A first-degree murder charge in the beating death 13 years ago of a prominent Fairfield businessman as been reduced to involuntary manslaughter.

Rather than the possibility of a life prison sentence, defendant Harley R. Park now faces a maximum penalty of 10 years in prison, a sentence that he may have already served because he has remained incarcerated without bond since the death of 61-year-old Lynn Stevenson on Sept. 3, 2003. Park has spent the majority of that time court-committed to the State Hospital South mental institution in Blackfoot.

Park, now 38, was discharged from State Hospital South in April of 2015 after doctors there determined that his mental condition had improved to the point that he could assist with his own defense at trial. Since his release from State Hospital South, Park has been held at the Elmore County Jail in Mountain Home because Camas County does not have a jail facility.

Although the case originated in Camas County, jurisdiction was transferred to Blaine County by court order in September of 2015. Camas County, however, remains responsible for the costs of Park’s defense and related costs.

An amended criminal complaint against Park, charging him with involuntary manslaughter, accuses him of “willfully and unlawfully using force and violence upon the person of Lynn Stevenson by repeatedly striking and/or kicking Lynn Stevenson in the head and torso, and in the commission of that unlawful act, produced the death of Lynn Stevenson.”

A police report filed in 2003 by Camas County Sheriff Dave Sanders states that Park admitted to killing Stevenson because Stevenson was “the devil.”

The death occurred at a nine-hole golf course Stevenson owned near Soldier Mountain Ski Resort north of Fairfield. According to Sanders’ report, Park was living and working for Stevenson at the golf course at the time Stevenson was killed.

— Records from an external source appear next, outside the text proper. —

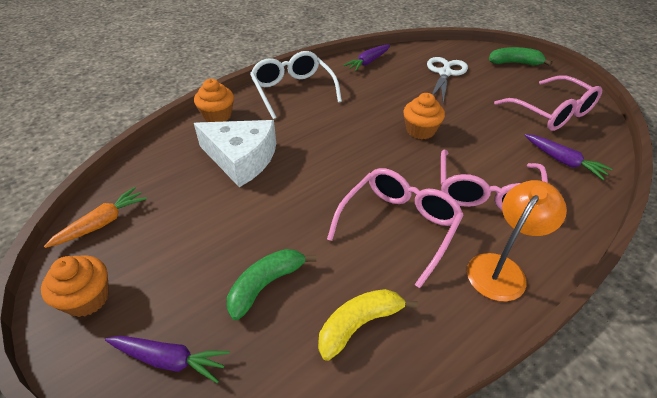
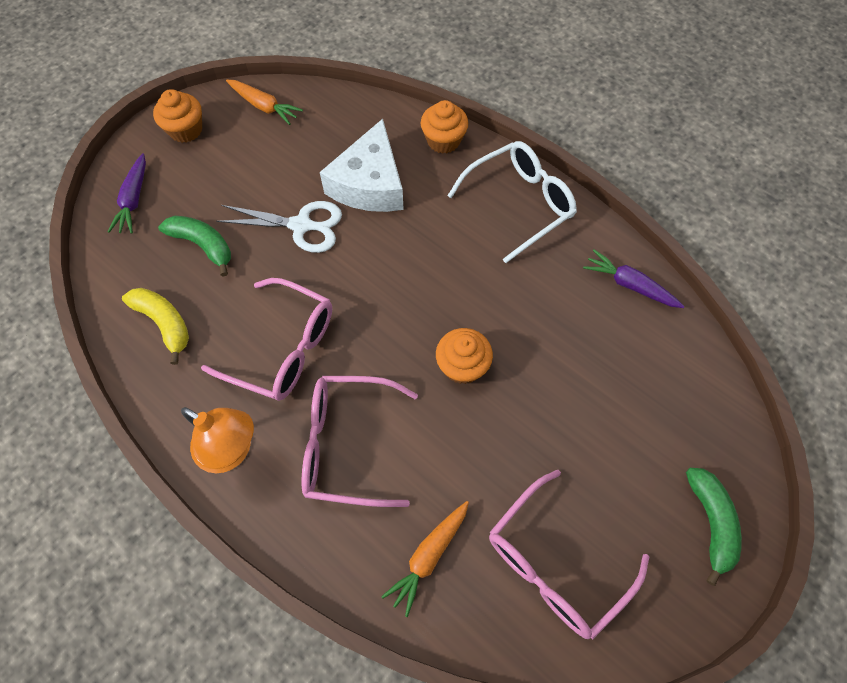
camera: 80 degrees right, 20 degrees up
(445, 73) = (632, 399): white scissors -> white scissors (301, 225)
(563, 161) = (428, 556): purple carrot -> orange carrot

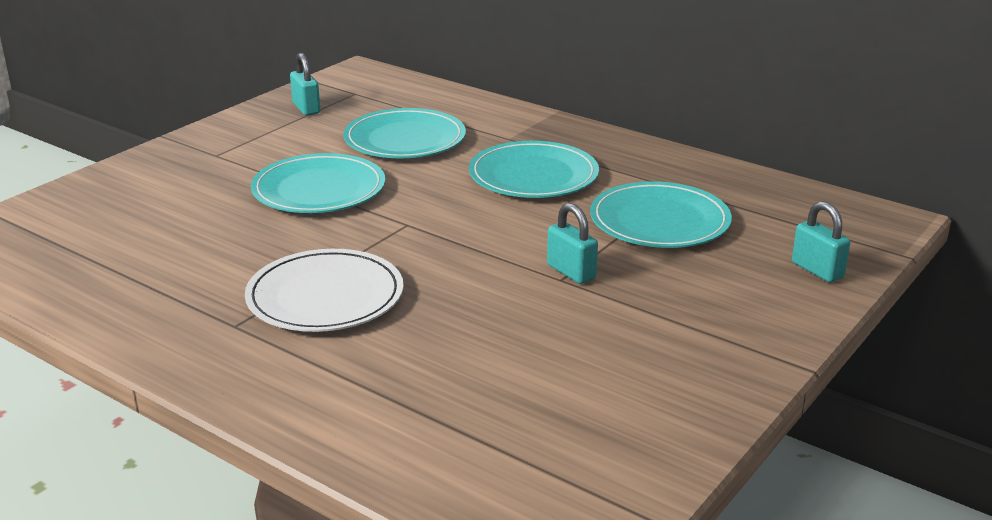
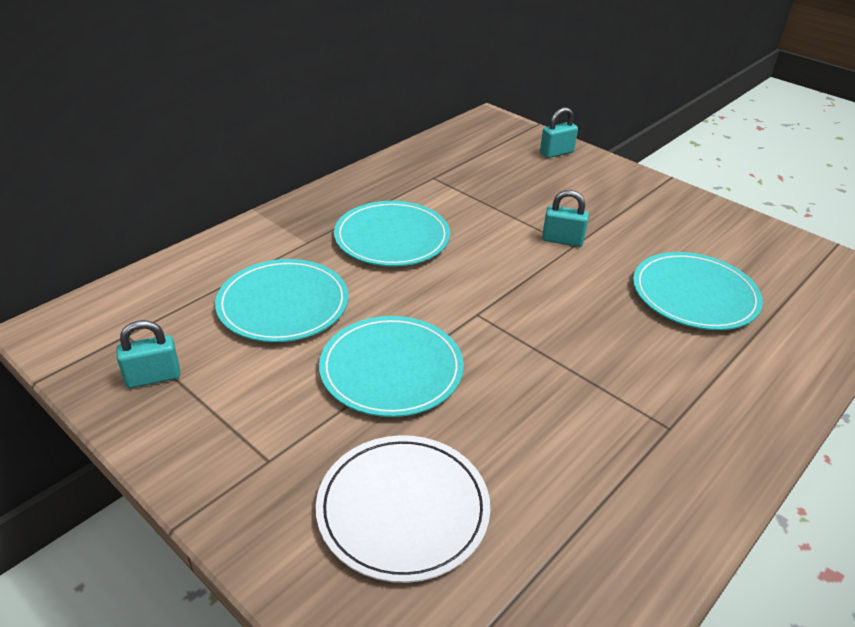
camera: 85 degrees left, 10 degrees up
(325, 296) = (611, 368): white plate -> white plate (403, 509)
(571, 272) = (562, 240): turquoise padlock -> turquoise padlock turned 45 degrees clockwise
(659, 221) = (484, 194): turquoise plate -> turquoise plate (694, 295)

The amended charge reducing the crime to involuntary manslaughter was filed by the Idaho Attorney General’s Office, assigned as special prosecutor, in Blaine County 5th District Court on May 3.

Park was arraigned on the new charge in 5th District Court in Hailey on Monday. Appearing in court in the custody of the Camas County Sheriff’s Office, Park pleaded not guilty to the new charge.

A jury trial, scheduled prior to reduction of the charge, remains scheduled to begin before Judge Robert J. Elgee in Blaine County 5th District Court on June 6.

The reasons for the charge being reduced were not available by press deadline Tuesday from the court record, from defense attorney Douglas Nelson or the Idaho Attorney General’s Office.

Also on Monday, Elgee ordered that a new mental evaluation be conducted by  Dr. Chad Sombke, a clinical psychologist in Meridian. The order authorized payment of $1,200 to Sombke, with Camas County responsible for payment.

Even without a conviction, a judge can order that a person be committed under civil order to a mental facility if the court determines that the person is a danger to society.